## Kaynak Metin

Cumhurbaşkanı Recep Tayyip Erdoğan, Adana Şakirpaşa Havalimanında düzenlenen Teknofest 2024e katılarak konuşma yaptı.
Cumhurbaşkanı Erdoğanın açıklamalarından öne çıkan başlıklar:
Buradan tüm Adanayı, tüm çukurovayı, Adanalı kardeşlerimin her birini yürekten selamlıyorum. Adananın, çukurovanın çalışkan gençlerini, vizyoner gençlerini, ülkesi ve milleti için hayal kuran, vatanperver gençlerini saygıyla selamlıyorum. Her birinize, sevginiz, aşkınız ve dayanışmanız için teşekkür ediyorum.
Bugün bir kez daha Adanadayız. 10 Ağustosta Adanaya gelmiş, muhteşem bir projenin açılışını yapmıştık. Adanayla birlikte Mersinin de gurur kaynağı olan uluslararası çukurova Havalimanını tüm bölgemizin hizmetine sunmuştuk. Şimdi de Şakirpaşadayız. Dünyanın en büyük havacılık, uzay ve teknoloji festivali için Adananın misafiriyiz. Her yıl milyonlarca vatandaşımızın akın ettiği, gençlerimizin heyecanla beklediği Teknofest Adanaya hepiniz hoş geldiniz diyorum.

## Görev 1
Aşağıdaki listede "genus: Gaga" içeren satırdan başlayıp "state / province: Colón" içeren satırda biten bölümü, her iki uç satır da dahil olmak üzere harfi harfine yeniden yazın.
Teknofest metni ile liste arasında herhangi bir ilişki bulunmamaktadır.

## Görev Girdisi

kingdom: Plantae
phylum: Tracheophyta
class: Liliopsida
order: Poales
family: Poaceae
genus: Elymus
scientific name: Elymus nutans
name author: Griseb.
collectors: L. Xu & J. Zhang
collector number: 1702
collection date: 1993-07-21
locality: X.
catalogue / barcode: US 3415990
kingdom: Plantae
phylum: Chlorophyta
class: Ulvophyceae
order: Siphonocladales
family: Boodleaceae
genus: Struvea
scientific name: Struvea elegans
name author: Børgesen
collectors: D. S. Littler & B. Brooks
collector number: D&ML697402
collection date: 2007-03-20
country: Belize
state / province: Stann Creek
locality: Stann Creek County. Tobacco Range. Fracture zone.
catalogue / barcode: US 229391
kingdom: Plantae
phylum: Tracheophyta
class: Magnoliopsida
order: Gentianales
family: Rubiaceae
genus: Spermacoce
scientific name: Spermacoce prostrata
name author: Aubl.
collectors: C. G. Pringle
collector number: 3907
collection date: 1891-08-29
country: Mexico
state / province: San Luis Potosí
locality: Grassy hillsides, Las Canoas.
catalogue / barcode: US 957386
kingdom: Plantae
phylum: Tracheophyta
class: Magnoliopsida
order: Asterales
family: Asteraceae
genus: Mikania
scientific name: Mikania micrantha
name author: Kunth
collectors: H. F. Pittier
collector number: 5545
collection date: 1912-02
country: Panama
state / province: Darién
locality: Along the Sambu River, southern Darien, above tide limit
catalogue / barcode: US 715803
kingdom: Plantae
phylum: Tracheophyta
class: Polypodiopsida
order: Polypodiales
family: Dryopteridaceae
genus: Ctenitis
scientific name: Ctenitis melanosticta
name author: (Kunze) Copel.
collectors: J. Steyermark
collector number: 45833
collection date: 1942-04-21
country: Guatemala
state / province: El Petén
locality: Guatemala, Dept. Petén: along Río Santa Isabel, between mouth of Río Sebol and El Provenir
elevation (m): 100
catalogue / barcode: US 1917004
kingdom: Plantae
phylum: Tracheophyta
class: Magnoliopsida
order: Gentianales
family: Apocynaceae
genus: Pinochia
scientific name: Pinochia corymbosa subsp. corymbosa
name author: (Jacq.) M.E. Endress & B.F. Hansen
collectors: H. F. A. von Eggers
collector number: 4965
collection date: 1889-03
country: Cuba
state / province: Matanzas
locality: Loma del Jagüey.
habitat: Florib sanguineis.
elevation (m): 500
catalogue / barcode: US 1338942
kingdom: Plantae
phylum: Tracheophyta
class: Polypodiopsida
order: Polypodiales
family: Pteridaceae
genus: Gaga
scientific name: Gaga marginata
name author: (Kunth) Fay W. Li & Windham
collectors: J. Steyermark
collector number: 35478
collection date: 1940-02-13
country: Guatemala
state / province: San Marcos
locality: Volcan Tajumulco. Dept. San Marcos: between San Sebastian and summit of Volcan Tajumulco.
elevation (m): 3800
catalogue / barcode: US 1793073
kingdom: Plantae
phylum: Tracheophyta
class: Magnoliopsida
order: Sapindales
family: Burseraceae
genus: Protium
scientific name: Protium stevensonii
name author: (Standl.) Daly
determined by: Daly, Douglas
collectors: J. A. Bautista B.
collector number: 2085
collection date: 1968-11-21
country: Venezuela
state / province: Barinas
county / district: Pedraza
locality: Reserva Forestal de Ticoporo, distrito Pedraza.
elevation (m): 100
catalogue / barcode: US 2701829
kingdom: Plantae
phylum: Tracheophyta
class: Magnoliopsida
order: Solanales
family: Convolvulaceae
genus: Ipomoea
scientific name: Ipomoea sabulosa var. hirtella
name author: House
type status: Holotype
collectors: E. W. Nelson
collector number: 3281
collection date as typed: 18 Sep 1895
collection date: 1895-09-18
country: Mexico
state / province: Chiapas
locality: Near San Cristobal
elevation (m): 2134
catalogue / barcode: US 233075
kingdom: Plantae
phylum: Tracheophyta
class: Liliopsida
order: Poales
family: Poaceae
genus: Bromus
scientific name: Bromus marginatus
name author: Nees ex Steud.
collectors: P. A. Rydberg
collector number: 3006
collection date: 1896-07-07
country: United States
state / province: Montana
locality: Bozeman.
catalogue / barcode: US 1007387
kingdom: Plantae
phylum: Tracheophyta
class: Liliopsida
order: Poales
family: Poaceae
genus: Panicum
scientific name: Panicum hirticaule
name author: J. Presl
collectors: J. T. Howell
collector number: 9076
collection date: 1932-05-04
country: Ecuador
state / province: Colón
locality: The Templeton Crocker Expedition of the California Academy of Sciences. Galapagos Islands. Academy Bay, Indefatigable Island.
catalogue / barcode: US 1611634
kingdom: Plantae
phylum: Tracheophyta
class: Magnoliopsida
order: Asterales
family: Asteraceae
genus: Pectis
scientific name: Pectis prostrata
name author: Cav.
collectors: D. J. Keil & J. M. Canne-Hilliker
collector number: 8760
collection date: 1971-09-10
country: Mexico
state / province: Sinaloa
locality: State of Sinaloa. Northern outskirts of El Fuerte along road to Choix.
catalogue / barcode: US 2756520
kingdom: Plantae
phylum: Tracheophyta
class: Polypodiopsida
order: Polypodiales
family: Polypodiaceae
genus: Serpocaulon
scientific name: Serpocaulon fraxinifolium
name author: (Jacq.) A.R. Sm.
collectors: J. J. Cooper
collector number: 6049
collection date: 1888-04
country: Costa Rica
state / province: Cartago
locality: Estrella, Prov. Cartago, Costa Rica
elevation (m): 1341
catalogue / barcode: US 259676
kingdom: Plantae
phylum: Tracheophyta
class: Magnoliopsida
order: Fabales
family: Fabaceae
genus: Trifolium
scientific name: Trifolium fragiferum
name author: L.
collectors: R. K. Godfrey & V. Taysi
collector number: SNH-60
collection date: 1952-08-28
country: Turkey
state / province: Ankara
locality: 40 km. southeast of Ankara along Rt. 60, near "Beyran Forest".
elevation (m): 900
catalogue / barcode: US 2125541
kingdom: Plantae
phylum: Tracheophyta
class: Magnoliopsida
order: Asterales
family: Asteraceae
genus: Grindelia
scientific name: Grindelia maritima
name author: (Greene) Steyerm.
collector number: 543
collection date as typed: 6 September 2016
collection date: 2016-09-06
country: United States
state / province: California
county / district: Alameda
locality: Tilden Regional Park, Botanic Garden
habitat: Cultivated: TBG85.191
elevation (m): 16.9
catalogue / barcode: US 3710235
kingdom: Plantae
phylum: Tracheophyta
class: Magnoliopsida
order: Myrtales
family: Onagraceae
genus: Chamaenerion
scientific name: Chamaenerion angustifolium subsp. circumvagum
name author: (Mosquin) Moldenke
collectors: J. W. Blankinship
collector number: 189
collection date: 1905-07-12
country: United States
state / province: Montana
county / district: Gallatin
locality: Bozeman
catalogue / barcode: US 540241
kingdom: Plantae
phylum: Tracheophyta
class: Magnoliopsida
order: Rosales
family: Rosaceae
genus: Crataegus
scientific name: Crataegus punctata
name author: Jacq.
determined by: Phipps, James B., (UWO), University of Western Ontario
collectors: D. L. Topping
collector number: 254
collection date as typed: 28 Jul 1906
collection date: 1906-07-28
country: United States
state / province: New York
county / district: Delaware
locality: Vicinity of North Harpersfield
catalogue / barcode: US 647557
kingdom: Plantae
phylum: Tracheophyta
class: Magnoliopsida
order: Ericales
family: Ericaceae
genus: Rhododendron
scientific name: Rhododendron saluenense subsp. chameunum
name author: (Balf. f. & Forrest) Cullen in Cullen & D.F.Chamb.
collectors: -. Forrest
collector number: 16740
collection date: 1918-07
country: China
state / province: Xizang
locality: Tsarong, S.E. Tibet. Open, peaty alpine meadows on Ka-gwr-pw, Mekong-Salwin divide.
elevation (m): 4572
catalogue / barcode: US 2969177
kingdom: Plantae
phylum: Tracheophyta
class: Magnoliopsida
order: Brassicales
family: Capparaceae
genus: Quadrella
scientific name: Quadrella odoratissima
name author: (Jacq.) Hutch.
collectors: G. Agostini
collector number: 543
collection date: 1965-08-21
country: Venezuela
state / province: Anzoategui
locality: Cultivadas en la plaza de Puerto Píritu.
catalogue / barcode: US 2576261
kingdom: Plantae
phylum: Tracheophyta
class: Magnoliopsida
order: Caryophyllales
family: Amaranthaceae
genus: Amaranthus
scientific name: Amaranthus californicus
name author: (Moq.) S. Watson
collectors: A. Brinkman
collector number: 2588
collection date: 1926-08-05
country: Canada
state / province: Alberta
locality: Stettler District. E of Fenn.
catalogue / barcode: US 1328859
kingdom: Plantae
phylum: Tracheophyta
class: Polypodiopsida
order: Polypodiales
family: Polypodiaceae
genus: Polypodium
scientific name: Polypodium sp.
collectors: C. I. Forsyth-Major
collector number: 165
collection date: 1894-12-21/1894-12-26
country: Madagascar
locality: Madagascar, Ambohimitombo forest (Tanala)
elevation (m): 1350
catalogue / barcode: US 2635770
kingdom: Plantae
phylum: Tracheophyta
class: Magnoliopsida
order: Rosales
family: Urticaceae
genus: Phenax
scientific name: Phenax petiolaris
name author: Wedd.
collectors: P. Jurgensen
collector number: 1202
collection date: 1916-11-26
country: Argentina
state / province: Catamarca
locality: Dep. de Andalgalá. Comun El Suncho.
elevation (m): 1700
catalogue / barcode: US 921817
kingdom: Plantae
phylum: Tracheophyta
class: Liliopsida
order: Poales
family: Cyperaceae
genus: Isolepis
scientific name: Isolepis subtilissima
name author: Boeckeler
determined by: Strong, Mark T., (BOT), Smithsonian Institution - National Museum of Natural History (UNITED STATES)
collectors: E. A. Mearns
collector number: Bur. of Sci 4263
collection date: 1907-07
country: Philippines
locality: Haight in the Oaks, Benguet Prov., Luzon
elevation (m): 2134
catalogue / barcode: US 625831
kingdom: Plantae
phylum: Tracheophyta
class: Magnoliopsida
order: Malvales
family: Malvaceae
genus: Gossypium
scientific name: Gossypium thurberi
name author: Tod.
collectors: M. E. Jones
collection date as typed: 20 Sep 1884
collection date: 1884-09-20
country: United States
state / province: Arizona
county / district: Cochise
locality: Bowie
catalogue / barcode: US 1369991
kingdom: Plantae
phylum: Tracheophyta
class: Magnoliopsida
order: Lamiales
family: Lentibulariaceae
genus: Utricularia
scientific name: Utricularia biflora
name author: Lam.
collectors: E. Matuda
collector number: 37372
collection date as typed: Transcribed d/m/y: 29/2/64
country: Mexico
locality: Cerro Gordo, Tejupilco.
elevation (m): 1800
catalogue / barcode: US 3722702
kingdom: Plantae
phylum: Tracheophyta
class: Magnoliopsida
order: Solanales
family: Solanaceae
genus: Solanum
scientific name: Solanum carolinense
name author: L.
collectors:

## Görev 2
Yukarıdaki Teknofest metnini baştan sona, hiçbir değişiklik yapmadan alıntılayın.

## Eksiksiz Yanıt 1
genus: Gaga
scientific name: Gaga marginata
name author: (Kunth) Fay W. Li & Windham
collectors: J. Steyermark
collector number: 35478
collection date: 1940-02-13
country: Guatemala
state / province: San Marcos
locality: Volcan Tajumulco. Dept. San Marcos: between San Sebastian and summit of Volcan Tajumulco.
elevation (m): 3800
catalogue / barcode: US 1793073
kingdom: Plantae
phylum: Tracheophyta
class: Magnoliopsida
order: Sapindales
family: Burseraceae
genus: Protium
scientific name: Protium stevensonii
name author: (Standl.) Daly
determined by: Daly, Douglas
collectors: J. A. Bautista B.
collector number: 2085
collection date: 1968-11-21
country: Venezuela
state / province: Barinas
county / district: Pedraza
locality: Reserva Forestal de Ticoporo, distrito Pedraza.
elevation (m): 100
catalogue / barcode: US 2701829
kingdom: Plantae
phylum: Tracheophyta
class: Magnoliopsida
order: Solanales
family: Convolvulaceae
genus: Ipomoea
scientific name: Ipomoea sabulosa var. hirtella
name author: House
type status: Holotype
collectors: E. W. Nelson
collector number: 3281
collection date as typed: 18 Sep 1895
collection date: 1895-09-18
country: Mexico
state / province: Chiapas
locality: Near San Cristobal
elevation (m): 2134
catalogue / barcode: US 233075
kingdom: Plantae
phylum: Tracheophyta
class: Liliopsida
order: Poales
family: Poaceae
genus: Bromus
scientific name: Bromus marginatus
name author: Nees ex Steud.
collectors: P. A. Rydberg
collector number: 3006
collection date: 1896-07-07
country: United States
state / province: Montana
locality: Bozeman.
catalogue / barcode: US 1007387
kingdom: Plantae
phylum: Tracheophyta
class: Liliopsida
order: Poales
family: Poaceae
genus: Panicum
scientific name: Panicum hirticaule
name author: J. Presl
collectors: J. T. Howell
collector number: 9076
collection date: 1932-05-04
country: Ecuador
state / province: Colón

## Eksiksiz Yanıt 2
Cumhurbaşkanı Recep Tayyip Erdoğan, Adana Şakirpaşa Havalimanında düzenlenen Teknofest 2024e katılarak konuşma yaptı.
Cumhurbaşkanı Erdoğanın açıklamalarından öne çıkan başlıklar:
Buradan tüm Adanayı, tüm çukurovayı, Adanalı kardeşlerimin her birini yürekten selamlıyorum. Adananın, çukurovanın çalışkan gençlerini, vizyoner gençlerini, ülkesi ve milleti için hayal kuran, vatanperver gençlerini saygıyla selamlıyorum. Her birinize, sevginiz, aşkınız ve dayanışmanız için teşekkür ediyorum.
Bugün bir kez daha Adanadayız. 10 Ağustosta Adanaya gelmiş, muhteşem bir projenin açılışını yapmıştık. Adanayla birlikte Mersinin de gurur kaynağı olan uluslararası çukurova Havalimanını tüm bölgemizin hizmetine sunmuştuk. Şimdi de Şakirpaşadayız. Dünyanın en büyük havacılık, uzay ve teknoloji festivali için Adananın misafiriyiz. Her yıl milyonlarca vatandaşımızın akın ettiği, gençlerimizin heyecanla beklediği Teknofest Adanaya hepiniz hoş geldiniz diyorum.